When the New York Times starts praising religious activists, you know there's a deeper agenda at work. National religion reporter Michael Paulson, whose reporting is preoccupied with gay marriage and the church, praised denominations of all stripes that lined up on the Times' side of an issue -- granting amnesty to the streams of unaccompanied children crossing the U.S. border illegally, while fighting conservative "anger," outrage," and "hate talk."
After protesters shouting “Go home” turned back busloads of immigrant mothers and children in Murrieta, Calif., a furious Cardinal Timothy M. Dolan, the Roman Catholic archbishop of New York, sat down at his notepad and drafted a blog post detailing his shame at the episode, writing, “It was un-American; it was unbiblical; it was inhumane.”
When the governor of Iowa, Terry E. Branstad, said he did not want the migrants in his state, declaring, “We can’t accept every child in the world who has problems,” clergy members in Des Moines held a prayer vigil at a United Methodist Church to demonstrate their desire to make room for the refugees.
Though the word "amnesty" was not used, the religious groups don't seem to advocate returning the border-crossing minors to their home countries anytime soon.

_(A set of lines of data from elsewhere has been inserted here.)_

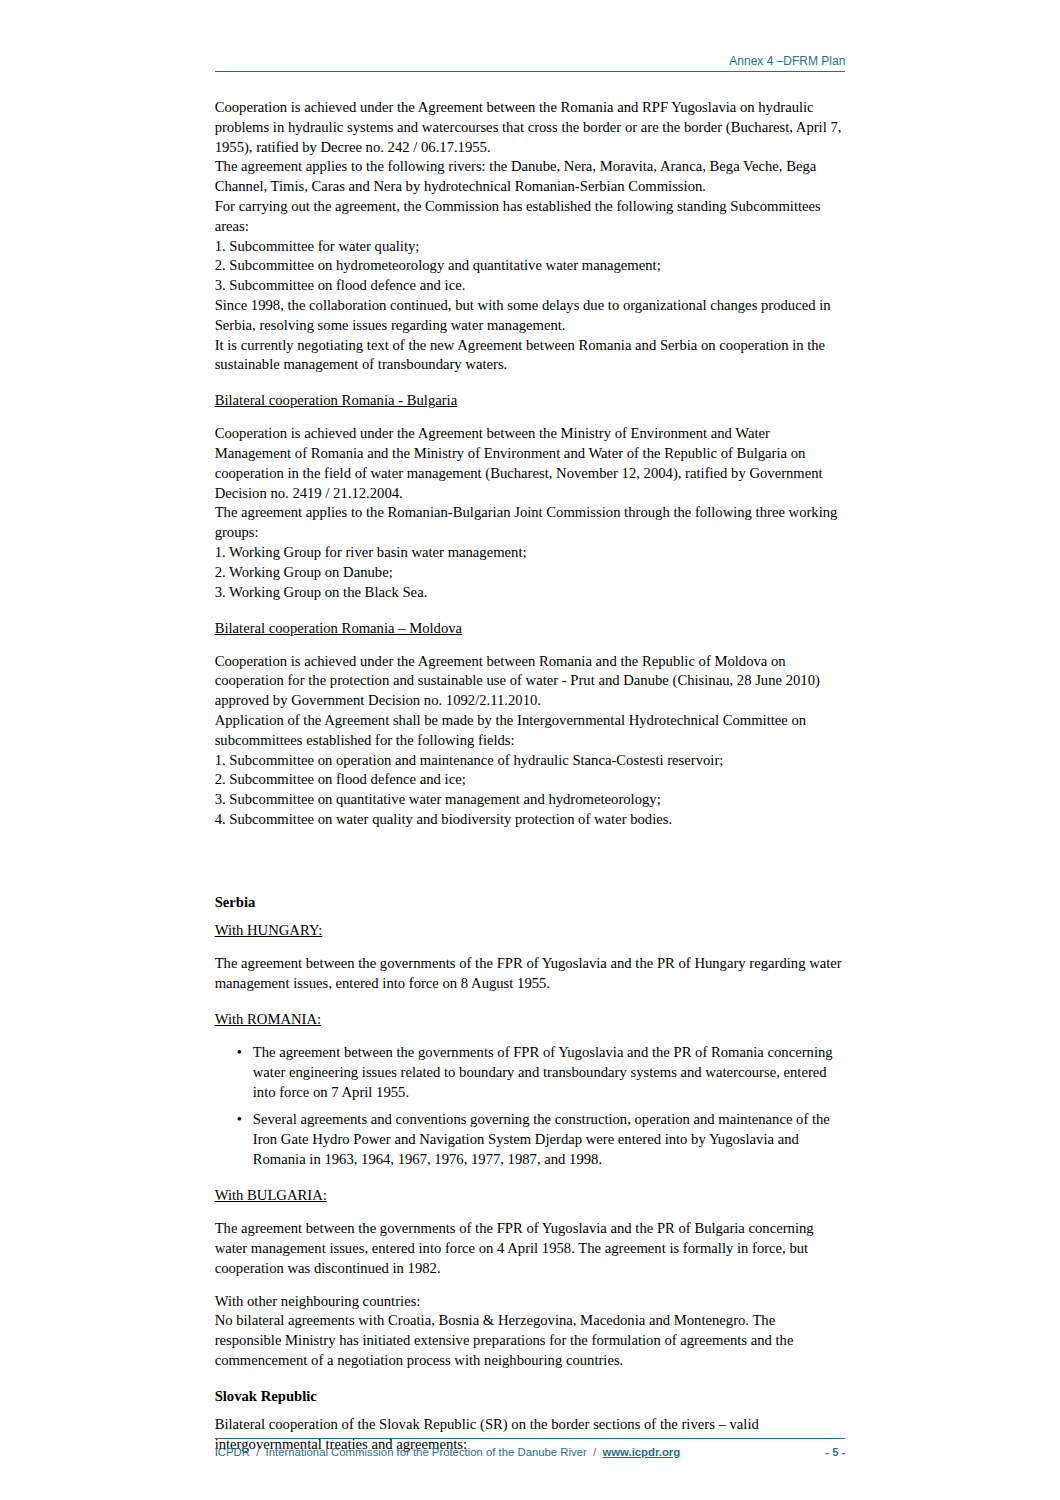Annex 4 –DFRM Plan
Cooperation is achieved under the Agreement between the Romania and RPF Yugoslavia on hydraulic problems in hydraulic systems and watercourses that cross the border or are the border (Bucharest, April 7, 1955), ratified by Decree no. 242 / 06.17.1955.
The agreement applies to the following rivers: the Danube, Nera, Moravita, Aranca, Bega Veche, Bega Channel, Timis, Caras and Nera by hydrotechnical Romanian-Serbian Commission.
For carrying out the agreement, the Commission has established the following standing Subcommittees areas:
1. Subcommittee for water quality;
2. Subcommittee on hydrometeorology and quantitative water management;
3. Subcommittee on flood defence and ice.
Since 1998, the collaboration continued, but with some delays due to organizational changes produced in Serbia, resolving some issues regarding water management.
It is currently negotiating text of the new Agreement between Romania and Serbia on cooperation in the sustainable management of transboundary waters.
Bilateral cooperation Romania - Bulgaria
Cooperation is achieved under the Agreement between the Ministry of Environment and Water Management of Romania and the Ministry of Environment and Water of the Republic of Bulgaria on cooperation in the field of water management (Bucharest, November 12, 2004), ratified by Government Decision no. 2419 / 21.12.2004.
The agreement applies to the Romanian-Bulgarian Joint Commission through the following three working groups:
1. Working Group for river basin water management;
2. Working Group on Danube;
3. Working Group on the Black Sea.
Bilateral cooperation Romania – Moldova
Cooperation is achieved under the Agreement between Romania and the Republic of Moldova on cooperation for the protection and sustainable use of water - Prut and Danube (Chisinau, 28 June 2010) approved by Government Decision no. 1092/2.11.2010.
Application of the Agreement shall be made by the Intergovernmental Hydrotechnical Committee on subcommittees established for the following fields:
1. Subcommittee on operation and maintenance of hydraulic Stanca-Costesti reservoir;
2. Subcommittee on flood defence and ice;
3. Subcommittee on quantitative water management and hydrometeorology;
4. Subcommittee on water quality and biodiversity protection of water bodies.
Serbia
With HUNGARY:
The agreement between the governments of the FPR of Yugoslavia and the PR of Hungary regarding water management issues, entered into force on 8 August 1955.
With ROMANIA:
The agreement between the governments of FPR of Yugoslavia and the PR of Romania concerning water engineering issues related to boundary and transboundary systems and watercourse, entered into force on 7 April 1955.
Several agreements and conventions governing the construction, operation and maintenance of the Iron Gate Hydro Power and Navigation System Djerdap were entered into by Yugoslavia and Romania in 1963, 1964, 1967, 1976, 1977, 1987, and 1998.
With BULGARIA:
The agreement between the governments of the FPR of Yugoslavia and the PR of Bulgaria concerning water management issues, entered into force on 4 April 1958. The agreement is formally in force, but cooperation was discontinued in 1982.
With other neighbouring countries:
No bilateral agreements with Croatia, Bosnia & Herzegovina, Macedonia and Montenegro. The responsible Ministry has initiated extensive preparations for the formulation of agreements and the commencement of a negotiation process with neighbouring countries.
Slovak Republic
Bilateral cooperation of the Slovak Republic (SR) on the border sections of the rivers – valid intergovernmental treaties and agreements:
ICPDR / International Commission for the Protection of the Danube River / www.icpdr.org
- 5 -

The United States’ response to the arrival of tens of thousands of migrant children, many of them fleeing violence and exploitation in Central America, has been symbolized by an angry pushback from citizens and local officials who have channeled their outrage over illegal immigration into opposition to proposed shelter sites. But around the nation, an array of religious leaders are trying to mobilize support for the children, saying the nation can and should welcome them.